Recently I read through the short but sweet book Building a DevOps Culture by Mandi Walls. In the book Mandi has an idea that I admit to having completely dismissed the moment I read it:
One of the early controversial aspects of what became DevOps was the assertion that Engineering should be doing on-call rotations. In fact, this idea was presented in a way that made it sound like your developers would want to be on call if they were truly dedicated to building the best possible product, because they were the ones responsible for the code.
My immediate reaction was: “that would never work for us.” Whenever I have that kind of reaction, it’s a red flag. Never use the word never. So I asked myself why, thought about it, and dug a little deeper.
The main reason this would be a challenge for us is that for compliance reasons we keep developers out of production.
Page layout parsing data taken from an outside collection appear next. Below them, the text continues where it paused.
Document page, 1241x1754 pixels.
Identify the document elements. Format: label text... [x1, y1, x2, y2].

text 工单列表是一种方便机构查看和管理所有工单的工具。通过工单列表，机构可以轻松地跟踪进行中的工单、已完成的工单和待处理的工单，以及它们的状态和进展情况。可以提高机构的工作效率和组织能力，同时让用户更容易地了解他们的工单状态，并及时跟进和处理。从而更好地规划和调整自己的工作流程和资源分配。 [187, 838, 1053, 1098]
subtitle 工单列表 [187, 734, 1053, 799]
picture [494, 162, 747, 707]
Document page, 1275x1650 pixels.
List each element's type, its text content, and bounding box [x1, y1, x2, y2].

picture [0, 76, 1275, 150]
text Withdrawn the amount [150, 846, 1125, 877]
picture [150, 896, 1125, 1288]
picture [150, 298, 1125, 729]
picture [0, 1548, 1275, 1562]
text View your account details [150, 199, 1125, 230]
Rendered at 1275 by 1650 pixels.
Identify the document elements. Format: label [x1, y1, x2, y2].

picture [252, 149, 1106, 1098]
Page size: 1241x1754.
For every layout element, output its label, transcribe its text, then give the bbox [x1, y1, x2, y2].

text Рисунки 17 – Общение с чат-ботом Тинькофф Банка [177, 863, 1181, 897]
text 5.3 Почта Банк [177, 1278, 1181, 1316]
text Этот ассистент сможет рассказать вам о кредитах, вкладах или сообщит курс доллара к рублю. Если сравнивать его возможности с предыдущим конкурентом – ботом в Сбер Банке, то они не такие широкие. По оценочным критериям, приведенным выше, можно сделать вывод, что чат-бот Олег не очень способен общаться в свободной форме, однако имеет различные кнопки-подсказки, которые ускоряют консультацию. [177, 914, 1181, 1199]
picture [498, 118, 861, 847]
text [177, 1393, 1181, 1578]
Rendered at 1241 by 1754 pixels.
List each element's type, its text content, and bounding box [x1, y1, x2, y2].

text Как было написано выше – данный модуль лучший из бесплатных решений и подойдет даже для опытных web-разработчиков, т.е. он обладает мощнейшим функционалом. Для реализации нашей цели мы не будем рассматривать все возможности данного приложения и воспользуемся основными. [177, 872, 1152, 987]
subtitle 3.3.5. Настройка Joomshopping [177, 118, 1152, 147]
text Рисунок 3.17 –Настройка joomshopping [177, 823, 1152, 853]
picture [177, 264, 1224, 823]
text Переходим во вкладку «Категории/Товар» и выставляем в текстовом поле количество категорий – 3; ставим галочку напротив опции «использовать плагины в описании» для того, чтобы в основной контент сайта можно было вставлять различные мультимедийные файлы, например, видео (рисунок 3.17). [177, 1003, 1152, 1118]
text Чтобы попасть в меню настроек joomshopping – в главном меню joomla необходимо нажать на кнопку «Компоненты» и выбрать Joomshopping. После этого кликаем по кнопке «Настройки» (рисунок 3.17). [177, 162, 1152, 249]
So even if the developers were on call, they would not be able to do much because they couldn’t access production.
So that’s a bummer.
But wait, do they have to access production to be on call? What if they were on call with someone in operations that had the access. When there was an incident they could hop on to a screen sharing application and troubleshoot things together. In fact, this mirrors what happens when an incident is escalated: you have everyone get on a call and talk through an issue together, with operations having the power and control to make the changes.
If our developers were on call, they would accept more responsibility for creating a great product. They would then see the outcome of their good or bad design, and improve on it. Operations would feel like they’re not on an island trying to make something work with no context. The good things that could come out of such an initiative surely outweigh the problems.
Now that I’m sold on this being something that could help us, I’m now going to bring it up as something to try. It will be interesting to see if the idea has legs.